1919: Eternal is as heavy a release as you could want. Bleed for Me kickstarts the album that takes in a number of tracks that could go into heavy rotation, until the most likely single release appears in Bridge To Cross. Proceeding Bridge To Cross are another ten tracks that lay waste to most who venture into this territory. It's not as easy a genre to master as one might think. Do it wrong and you wind up nothing more than a joke - do it right and you should be getting mucho respecto from your contemporaries.

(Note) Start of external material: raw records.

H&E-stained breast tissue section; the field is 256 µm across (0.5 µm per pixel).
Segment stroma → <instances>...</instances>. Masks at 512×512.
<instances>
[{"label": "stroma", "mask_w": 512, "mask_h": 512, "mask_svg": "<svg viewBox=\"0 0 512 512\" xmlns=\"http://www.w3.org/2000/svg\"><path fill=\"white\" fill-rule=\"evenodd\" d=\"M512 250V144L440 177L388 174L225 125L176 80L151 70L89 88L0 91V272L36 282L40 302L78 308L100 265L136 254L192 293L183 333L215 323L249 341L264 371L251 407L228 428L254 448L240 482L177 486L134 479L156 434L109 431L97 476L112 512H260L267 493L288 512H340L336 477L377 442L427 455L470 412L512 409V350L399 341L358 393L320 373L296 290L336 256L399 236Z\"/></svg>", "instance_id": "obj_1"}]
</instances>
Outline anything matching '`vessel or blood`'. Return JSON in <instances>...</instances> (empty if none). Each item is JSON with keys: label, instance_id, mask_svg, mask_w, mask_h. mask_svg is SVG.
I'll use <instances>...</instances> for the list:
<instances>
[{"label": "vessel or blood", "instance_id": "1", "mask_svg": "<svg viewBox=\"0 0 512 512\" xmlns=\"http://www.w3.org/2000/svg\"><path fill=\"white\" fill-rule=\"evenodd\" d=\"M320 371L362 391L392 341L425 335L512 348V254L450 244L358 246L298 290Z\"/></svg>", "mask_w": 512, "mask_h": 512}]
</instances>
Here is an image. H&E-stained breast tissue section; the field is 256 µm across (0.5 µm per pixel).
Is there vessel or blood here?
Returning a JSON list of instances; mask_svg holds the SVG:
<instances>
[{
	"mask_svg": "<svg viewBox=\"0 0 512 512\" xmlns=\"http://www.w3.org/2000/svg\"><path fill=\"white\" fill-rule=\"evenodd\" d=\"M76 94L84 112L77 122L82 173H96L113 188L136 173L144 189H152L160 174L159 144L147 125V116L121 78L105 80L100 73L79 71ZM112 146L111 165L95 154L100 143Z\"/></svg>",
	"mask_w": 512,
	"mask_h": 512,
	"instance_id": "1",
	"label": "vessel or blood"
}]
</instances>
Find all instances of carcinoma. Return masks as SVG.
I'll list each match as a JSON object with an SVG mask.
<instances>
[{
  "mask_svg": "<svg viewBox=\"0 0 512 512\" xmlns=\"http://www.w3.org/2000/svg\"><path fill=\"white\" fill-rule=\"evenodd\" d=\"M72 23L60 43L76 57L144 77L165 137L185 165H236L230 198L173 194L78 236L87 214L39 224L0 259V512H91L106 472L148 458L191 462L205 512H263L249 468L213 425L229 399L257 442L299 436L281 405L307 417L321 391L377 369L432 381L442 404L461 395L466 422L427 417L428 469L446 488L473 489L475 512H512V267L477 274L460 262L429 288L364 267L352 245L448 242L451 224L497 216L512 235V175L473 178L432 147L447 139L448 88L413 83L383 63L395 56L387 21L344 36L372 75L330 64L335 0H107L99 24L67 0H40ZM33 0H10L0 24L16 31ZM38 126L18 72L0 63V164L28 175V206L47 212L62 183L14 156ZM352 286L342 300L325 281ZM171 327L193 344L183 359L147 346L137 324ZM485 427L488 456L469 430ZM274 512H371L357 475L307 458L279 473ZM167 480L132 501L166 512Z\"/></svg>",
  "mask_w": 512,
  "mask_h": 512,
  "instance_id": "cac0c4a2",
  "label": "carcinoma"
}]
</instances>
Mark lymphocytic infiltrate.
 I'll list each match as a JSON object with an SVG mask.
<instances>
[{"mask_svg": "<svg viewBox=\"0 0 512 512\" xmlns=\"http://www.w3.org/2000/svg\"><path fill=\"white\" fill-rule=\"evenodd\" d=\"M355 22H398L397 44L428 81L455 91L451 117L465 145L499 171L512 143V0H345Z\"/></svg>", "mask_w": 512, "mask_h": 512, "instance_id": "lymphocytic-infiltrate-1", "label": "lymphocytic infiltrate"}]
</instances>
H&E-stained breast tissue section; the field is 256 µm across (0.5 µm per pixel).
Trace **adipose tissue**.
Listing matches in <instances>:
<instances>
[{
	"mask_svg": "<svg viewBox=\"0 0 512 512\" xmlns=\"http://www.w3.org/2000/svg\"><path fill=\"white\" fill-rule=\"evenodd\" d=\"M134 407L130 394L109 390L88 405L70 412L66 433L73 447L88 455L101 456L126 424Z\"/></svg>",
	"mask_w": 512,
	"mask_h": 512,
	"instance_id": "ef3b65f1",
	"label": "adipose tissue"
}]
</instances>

    So why aren't Black Label Society dominating the rock scene? The answer may lie in Zakk Wylde's work philosophy. While he looks and plays the rock star to the hilt, the media have (maybe) seen it all before, and while the UK is on its nu-metal binge, the hopes of that changing in the near future are slim. Wylde couldn't care less he's doing what he does as best he can and as much as he can and that's all he wants for himself. I take my hat off to him, and in time, so will you.
    The closing moments of 1919: Eternal are as heavy as Sabbath at their peak - just check out Berserkers and Refuse To Bow Down. The best material though haunts the midsection and weighs the album in at a good running length with just enough power to exhaust you in one sitting, but not so much that you O.D. Battering Ram is pretty much as comfortable as sliding down a gravel pit on your elbows, and you sure don't hear guitars sing like this much these days. But by far the standout track here is Speedball. A mean mystifying track that broods with malice. It never really takes off in the direction you would expect, and there lies the secret of Black Label Society.
    Whatever you think of them, the end result is one blistering album and is easily Black Label Society's finest moment.